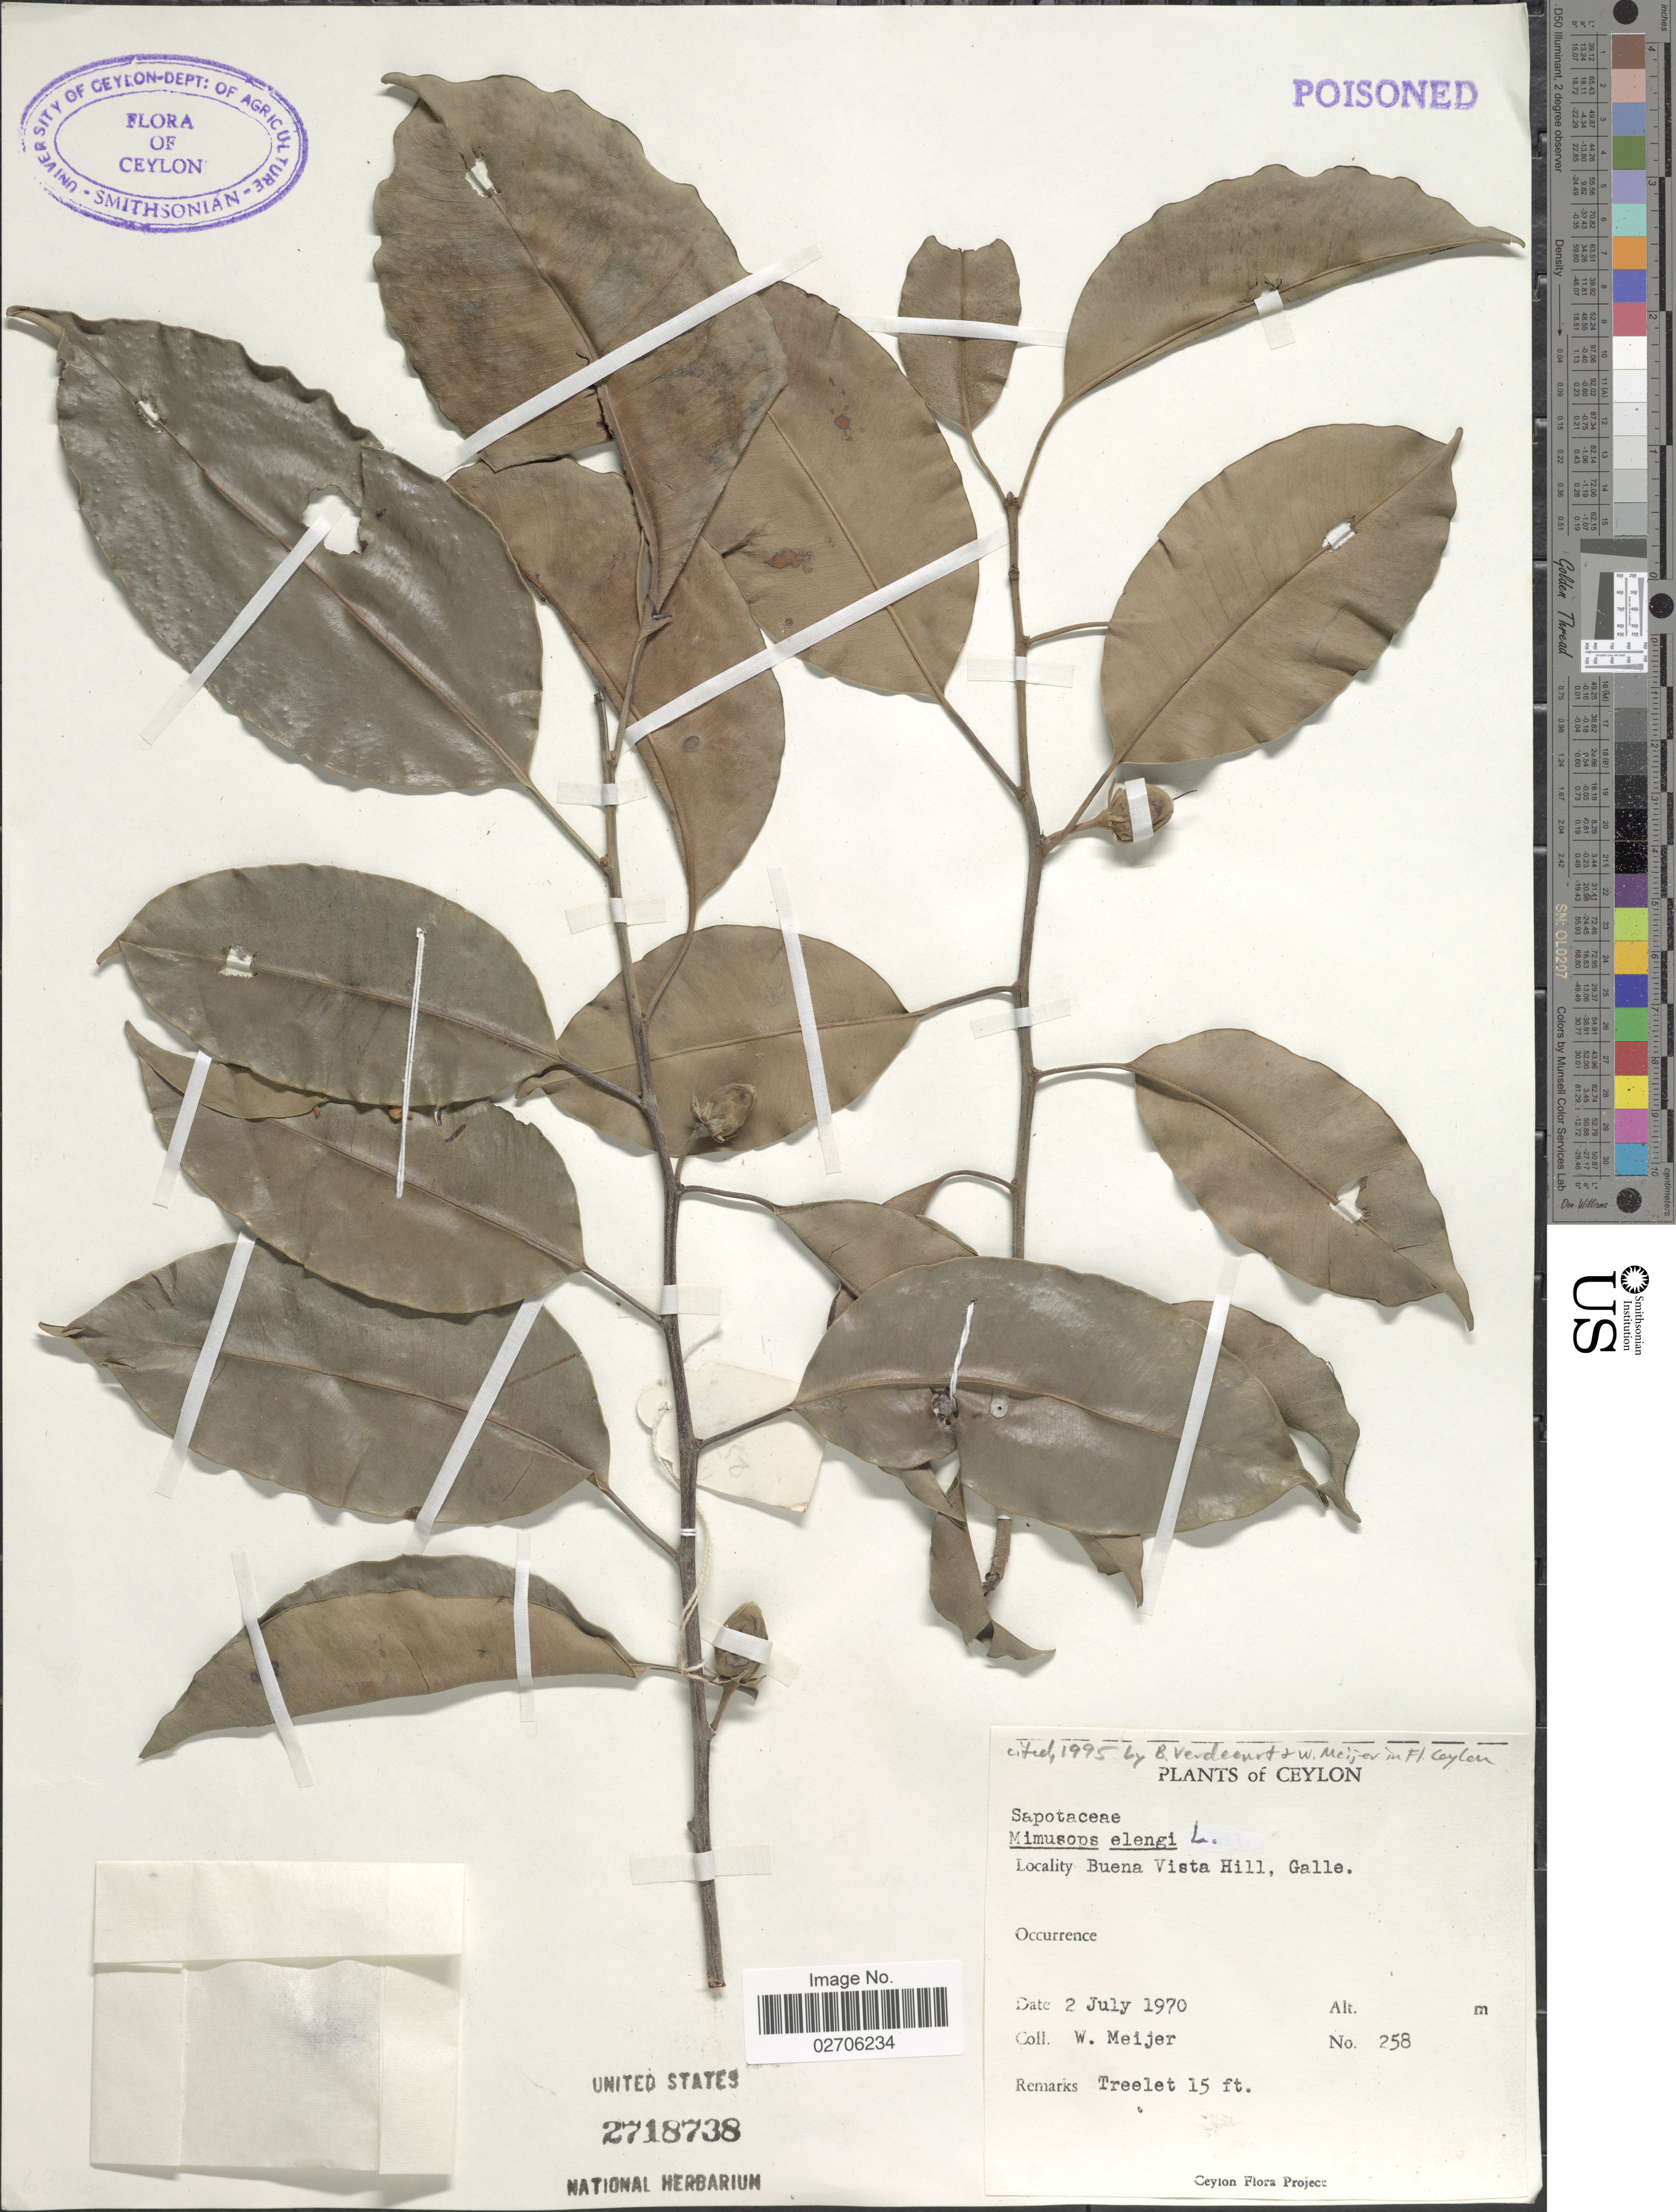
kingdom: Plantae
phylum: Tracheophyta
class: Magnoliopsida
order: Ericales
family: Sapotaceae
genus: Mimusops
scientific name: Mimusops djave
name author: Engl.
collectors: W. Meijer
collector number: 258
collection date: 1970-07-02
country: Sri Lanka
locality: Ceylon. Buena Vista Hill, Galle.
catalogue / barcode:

» **Requirements**:
Copy every line of the records word for word, but leave out the pictures.

» **Solution**:
kingdom: Plantae
phylum: Tracheophyta
class: Magnoliopsida
order: Ericales
family: Sapotaceae
genus: Mimusops
scientific name: Mimusops djave
name author: Engl.
collectors: W. Meijer
collector number: 258
collection date: 1970-07-02
country: Sri Lanka
locality: Ceylon. Buena Vista Hill, Galle.
catalogue / barcode:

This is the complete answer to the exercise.